# Extract:
──────────────────────────────

Guralnik doesn’t consider it her job to direct—good things lie at the end of each path. “If you stay together, things will shift and morph into something new and unpredictable. It might be terrific. And then you have the benefit of years of history together,” she explains. There is discovery to be had, even within the confines of committed relationships. But sometimes, as Couples Therapy illustrates, growth means walking away. “You can say, I actually want more adventure or more exploration and newness in my life, and the benefit of a long history is not worth it for me.” 

Before this long history is lived, there are the beginnings we never get to see on the show. What makes for a good couple? “I think you need a really strong spark to do this crazy thing of attaching to another person,” Guralnik says. “You have to give up so much of yourself in a way… it’s like some kind of strong binding mechanism.” What people call “that spark,” she explains can also be rationalized as lust or romance or pheromones, other times narcissism or ego—some combination of unconscious motivators. But the cornerstone of her practice is the recognition that relationships morph, either evolving or devolving as the spark wanes. “It turns into other things, and hopefully your unconscious told you this is a good person for me.”

 Another pillar to her specialized kind of psychoanalysis is the understanding that “the spark,” among other relationship building blocks, does not exist in a vacuum. Guralnik’s research and practice focus heavily on how cultural influences can affect the psyche—in sessions she often will name her whiteness—and she solicits advice from a diverse peer group that can point out her biases and direct her accordingly. She’s also taken the less trodden road by speaking publicly about some of her politics. “What’s happening in the world is so dangerous and as a citizen, as a teacher, I feel like to not talk about it is unethical.”

──────────────────────────────

In the text on Guralnik, what does she often name during sessions?

──────────────────────────────

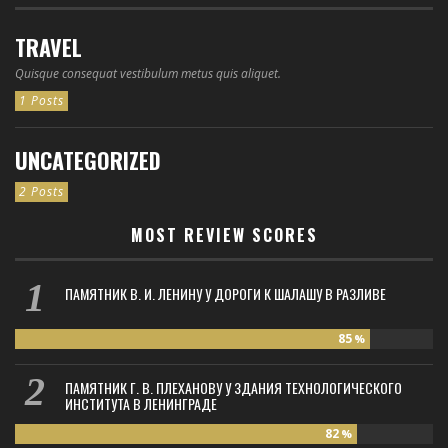
TRAVEL
Quisque consequat vestibulum metus quis aliquet.
1 Posts
UNCATEGORIZED
2 Posts
MOST REVIEW SCORES
ПАМЯТНИК В. И. ЛЕНИНУ У ДОРОГИ К ШАЛАШУ В РАЗЛИВЕ
85
%
ПАМЯТНИК Г. В. ПЛЕХАНОВУ У ЗДАНИЯ ТЕХНОЛОГИЧЕСКОГО
ИНСТИТУТА В ЛЕНИНГРАДЕ
82
%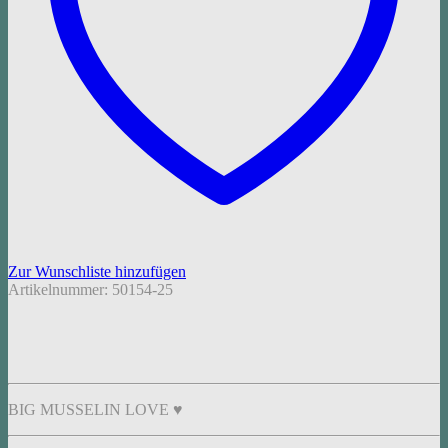
Zur Wunschliste hinzufügen
Artikelnummer:
50154-25
BIG MUSSELIN LOVE ♥︎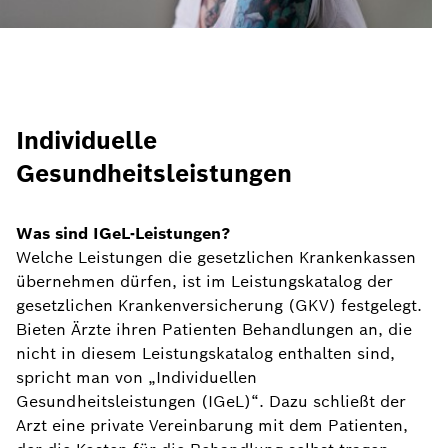
Individuelle
Gesundheitsleistungen
Was sind IGeL-Leistungen?
Welche Leistungen die gesetzlichen Krankenkassen
übernehmen dürfen, ist im Leistungskatalog der
gesetzlichen Krankenversicherung (GKV) festgelegt.
Bieten Ärzte ihren Patienten Behandlungen an, die
nicht in diesem Leistungskatalog enthalten sind,
spricht man von „Individuellen
Gesundheitsleistungen (IGeL)“. Dazu schließt der
Arzt eine private Vereinbarung mit dem Patienten,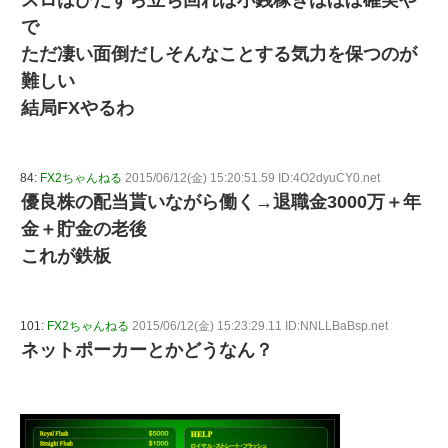
で
ただ凄い面倒だしそんなことする気力を保つのが
難しい
結局FXやるわ
84:
FX2ちゃんねる
2015/06/12(金) 15:20:51.59 ID:4O2dyuCY0.net
優良株の配当貰いながら働く→退職金3000万＋年
金＋貯金の老後
これが鉄板
101:
FX2ちゃんねる
2015/06/12(金) 15:23:29.11 ID:NNLLBaBsp.net
ネットポーカーとかどうなん？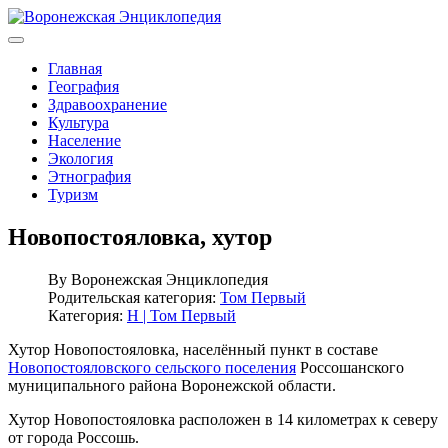
Главная
География
Здравоохранение
Культура
Население
Экология
Этнография
Туризм
Новопостояловка, хутор
By
Воронежская Энциклопедия
Родительская категория:
Том Первый
Категория:
Н | Том Первый
Хутор Новопостояловка, населённый пункт в составе
Новопостояловского сельского поселения
Россошанского
муниципального района Воронежской области.
Хутор Новопостояловка расположен в 14 километрах к северу
от города Россошь.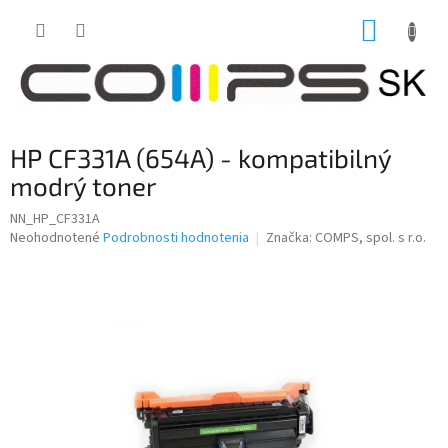
Prejsť
NÁKUP
na
obsah
KOŠÍK
HP CF331A (654A) - kompatibilný
modrý toner
NN_HP_CF331A
Priemerné
Neohodnotené
Podrobnosti hodnotenia
Značka:
COMPS, spol. s r.o.
hodnotenie
produktu
je
0,0
z
5
hviezdičiek.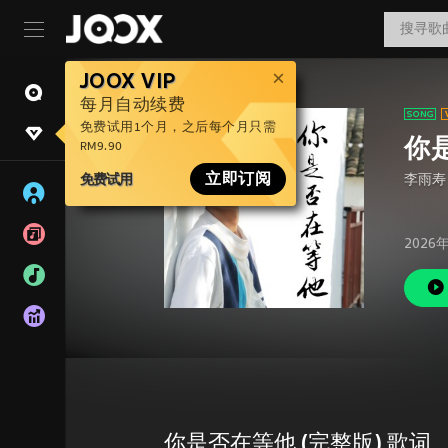
JOOX VIP
每月自动续费
免费试用1个月，之后每个月只需
你
RM9.90
免费试用
立即订阅
李雨寿
2026
你是否在等他 (完整版) 歌词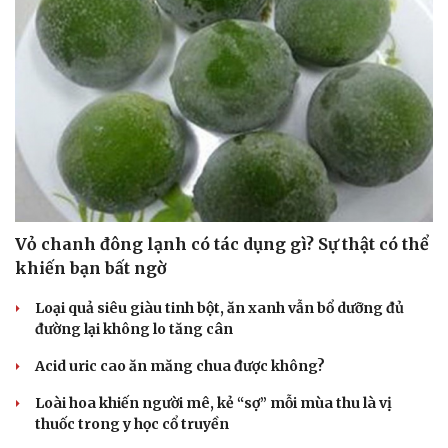
Vỏ chanh đông lạnh có tác dụng gì? Sự thật có thể
khiến bạn bất ngờ
Loại quả siêu giàu tinh bột, ăn xanh vẫn bổ dưỡng đủ
đường lại không lo tăng cân
Acid uric cao ăn măng chua được không?
Loài hoa khiến người mê, kẻ “sợ” mỗi mùa thu là vị
thuốc trong y học cổ truyền
Cải chính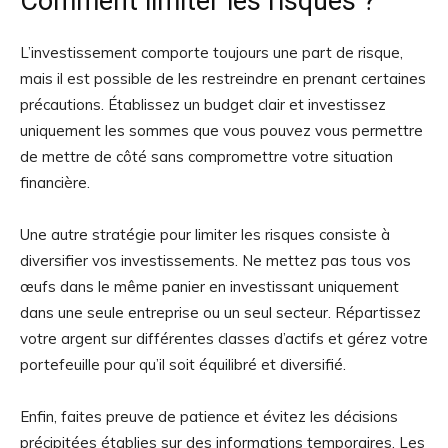
Comment limiter les risques ?
L’investissement comporte toujours une part de risque,
mais il est possible de les restreindre en prenant certaines
précautions. Établissez un budget clair et investissez
uniquement les sommes que vous pouvez vous permettre
de mettre de côté sans compromettre votre situation
financière.
Une autre stratégie pour limiter les risques consiste à
diversifier vos investissements. Ne mettez pas tous vos
œufs dans le même panier en investissant uniquement
dans une seule entreprise ou un seul secteur. Répartissez
votre argent sur différentes classes d’actifs et gérez votre
portefeuille pour qu’il soit équilibré et diversifié.
Enfin, faites preuve de patience et évitez les décisions
précipitées établies sur des informations temporaires. Les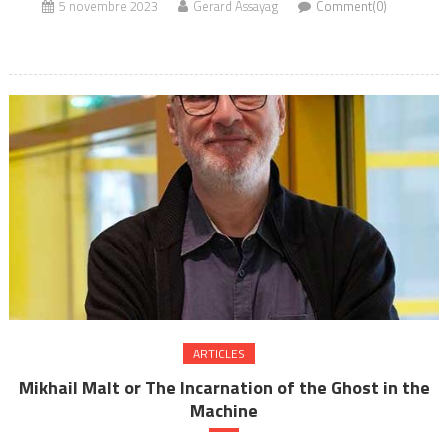
5 novembre 2023
Gerard Assayag
Comment(0)
ARTICLES
Mikhail Malt or The Incarnation of the Ghost in the
Machine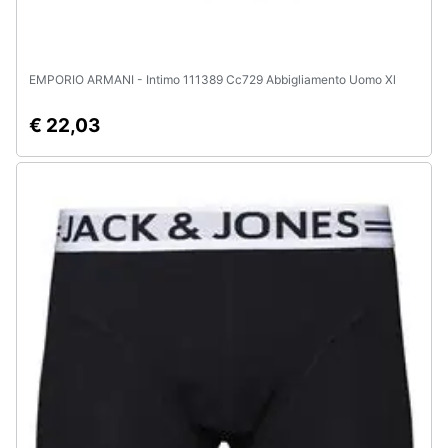
EMPORIO ARMANI - Intimo 111389 Cc729 Abbigliamento Uomo Xl
€ 22,03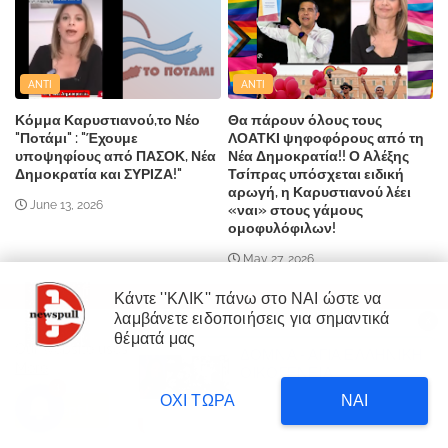
ANTI
ANTI
Κόμμα Καρυστιανού,το Νέο
Θα πάρουν όλους τους
"Ποτάμι" : "Έχουμε
ΛΟΑΤΚΙ ψηφοφόρους από τη
υποψηφίους από ΠΑΣΟΚ, Νέα
Νέα Δημοκρατία!! Ο Αλέξης
Δημοκρατία και ΣΥΡΙΖΑ!"
Τσίπρας υπόσχεται ειδική
αρωγή, η Καρυστιανού λέει
June 13, 2026
«ναι» στους γάμους
ομοφυλόφιλων!
May 27, 2026
Κάντε ''ΚΛΙΚ'' πάνω στο ΝΑΙ ώστε να
λαμβάνετε ειδοποιήσεις για σημαντικά
X
×
θέματά μας
ΥΠΌΛΟΙΠΕΣ ΚΑΤΗΓΟΡΊΕΣ
Our website uses cookies to enhance your experience.
Learn
ΔΟΜΝΑ - ΑΓΙΑ ΕΛΛΗΝΙΚΗ
ΔΙΑΒΑΣΤΕ
More
ΟΙΚΟΓΕΝΕΙΑ
Δυτική Αττική: 450.000
Αγροτες
3
στρέμματα έγιναν στάχτη επι
16 hours ago
ΟΧΙ ΤΩΡΑ
ΝΑΙ
κυβέρνησης Μητσοτάκη!
Accept !
Αθλητικα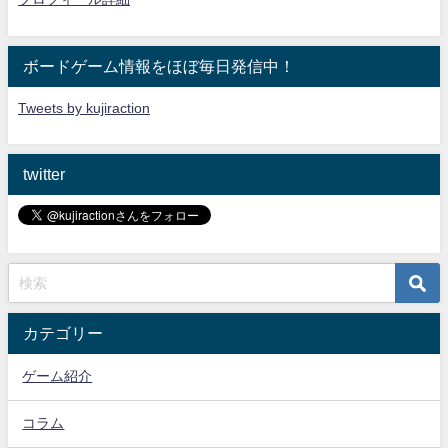
ボードゲーム情報をほぼ毎日発信中！
Tweets by kujiraction
twitter
カテゴリー
ゲーム紹介
コラム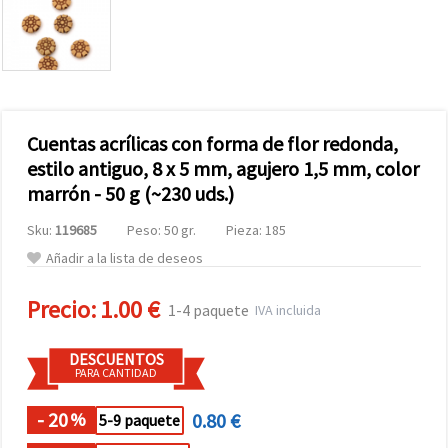
Cuentas acrílicas con forma de flor redonda,
estilo antiguo, 8 x 5 mm, agujero 1,5 mm, color
marrón - 50 g (~230 uds.)
Sku:
119685
Peso: 50 gr.
Pieza: 185
Añadir a la lista de deseos
Precio:
1.00 €
1-4 paquete
IVA incluida
DESCUENTOS
PARA CANTIDAD
- 20
0.80 €
%
5-9 paquete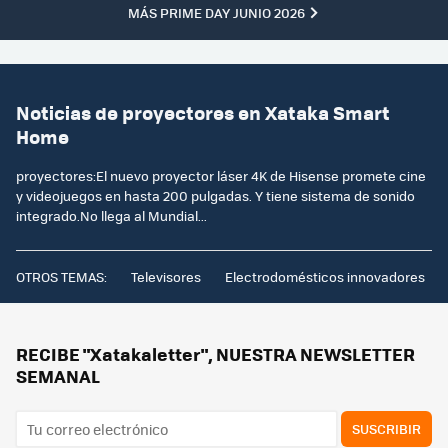
MÁS PRIME DAY JUNIO 2026
Noticias de proyectores en Xataka Smart
Home
proyectores:El nuevo proyector láser 4K de Hisense promete cine
y videojuegos en hasta 200 pulgadas. Y tiene sistema de sonido
integrado.No llega al Mundial...
OTROS TEMAS:
Televisores
Electrodomésticos innovadores
RECIBE "Xatakaletter", NUESTRA NEWSLETTER
SEMANAL
SUSCRIBIR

──────────────────────────────

# Exercise answer:
Her whiteness.